Xiph.Org’s FLAC encoder is a fine piece of software in many ways – feature-rich, very fast, and good ratio of bytes-saved-to-CPU-time-spent. I showed that it is possible in practice to beat its compressed output size by about 100 KB per song, by applying variable block sizes intelligently. However Nayuki’s FLAC encoder is slow, and the tiny savings in file size are probably not worth the extra CPU time. It is questionable whether Nayuki’s encoder serves any practical purpose other than to show what magnitude of benefit is achieved by switching block sizes in a near-optimal way.

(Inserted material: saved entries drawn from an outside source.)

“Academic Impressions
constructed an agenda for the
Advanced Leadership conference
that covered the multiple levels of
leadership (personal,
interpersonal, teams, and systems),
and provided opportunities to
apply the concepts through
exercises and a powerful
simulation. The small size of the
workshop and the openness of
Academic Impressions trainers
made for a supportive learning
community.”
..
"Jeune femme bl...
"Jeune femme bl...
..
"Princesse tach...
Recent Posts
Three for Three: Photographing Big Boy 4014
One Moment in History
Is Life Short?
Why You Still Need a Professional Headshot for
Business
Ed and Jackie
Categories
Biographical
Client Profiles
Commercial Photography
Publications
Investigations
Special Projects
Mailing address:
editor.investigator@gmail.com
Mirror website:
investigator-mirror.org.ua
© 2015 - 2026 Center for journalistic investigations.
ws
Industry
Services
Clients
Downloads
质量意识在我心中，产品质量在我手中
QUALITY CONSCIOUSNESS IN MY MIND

This work nearly exhausts all the possibilities that the current FLAC file format offers for shrinking audio data. Certainly the stereo coding modes, LPC order, Rice partition order, and Rice partition parameters are all searched exhaustively. The only places with room for improvement (however small) are the choice of LPC coefficients (where Xiph.Org currently beats Nayuki), the precision of LPC coefficients (probably not important), and trying a more fine-grained set of variable block sizes (say {100,200,300,...,19900} versus {5000,10000,15000}). There already exists other lossless audio codecs with slightly better compression than FLAC, albeit with tradeoffs in CPU time, licensing, etc. It would be interesting to see an exploration in adding new coding methods to FLAC, such as Huffman coding (instead of Rice coding), better modeling of non-stationary distributions, and who knows what.

Footnotes

  • [0]: “--blocksize=#: [...] The reference encoder uses the same block size for the entire stream.” (Source)

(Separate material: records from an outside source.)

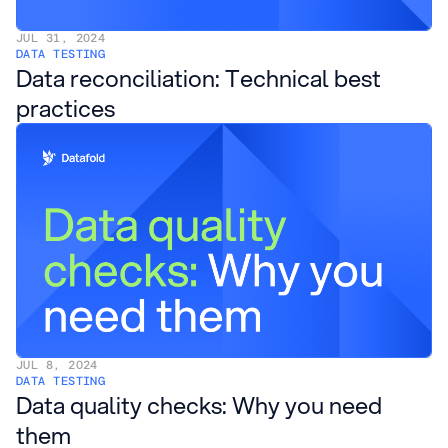
JUL 31, 2024
DATA TESTING
Data reconciliation: Technical best
practices
JUL 8, 2024
DATA TESTING
Data quality checks: Why you need
them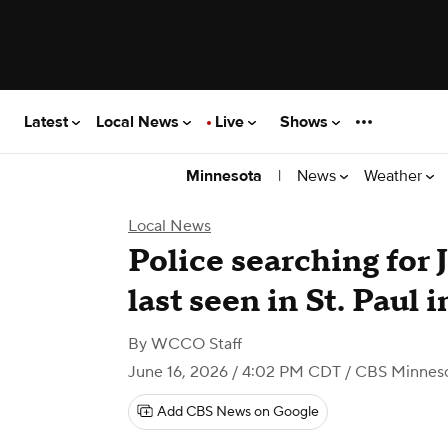
Latest
Local News
Live
Shows
|
News
Weather
Minnesota
Local News
Police searching for J
last seen in St. Paul i
By
WCCO Staff
June 16, 2026 / 4:02 PM CDT
/ CBS Minnes
Add CBS News on Google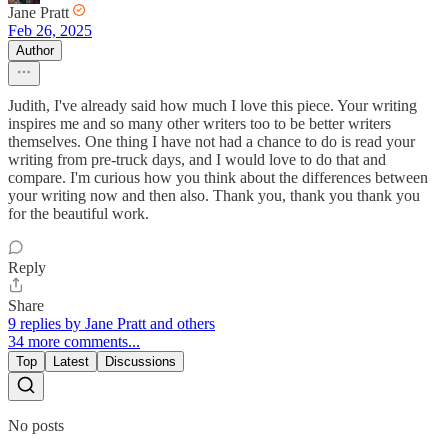
Jane Pratt
Feb 26, 2025
Author
Judith, I've already said how much I love this piece. Your writing
inspires me and so many other writers too to be better writers
themselves. One thing I have not had a chance to do is read your
writing from pre-truck days, and I would love to do that and
compare. I'm curious how you think about the differences between
your writing now and then also. Thank you, thank you thank you
for the beautiful work.
Reply
Share
9 replies by Jane Pratt and others
34 more comments...
Top
Latest
Discussions
No posts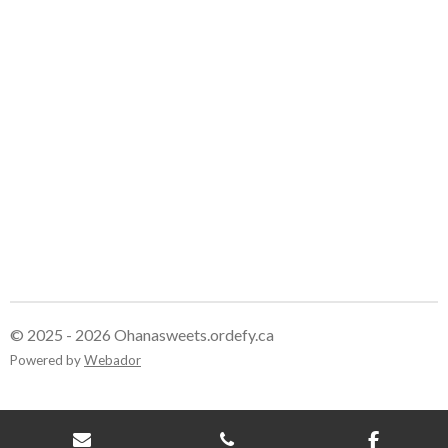
e
e
e
e
© 2025 - 2026 Ohanasweets.ordefy.ca
Powered by
Webador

  • [1]: “Blocking: [...] Though FLAC allows the block size to vary within a stream, the reference encoder uses a fixed block size.” (Source)
  • [2]: Except that the final block may be shorter than the constant block size. This desirable behavior ensures that the FLAC file has the exact same number of samples as the input, unlike some other codecs which may silently introduce padding.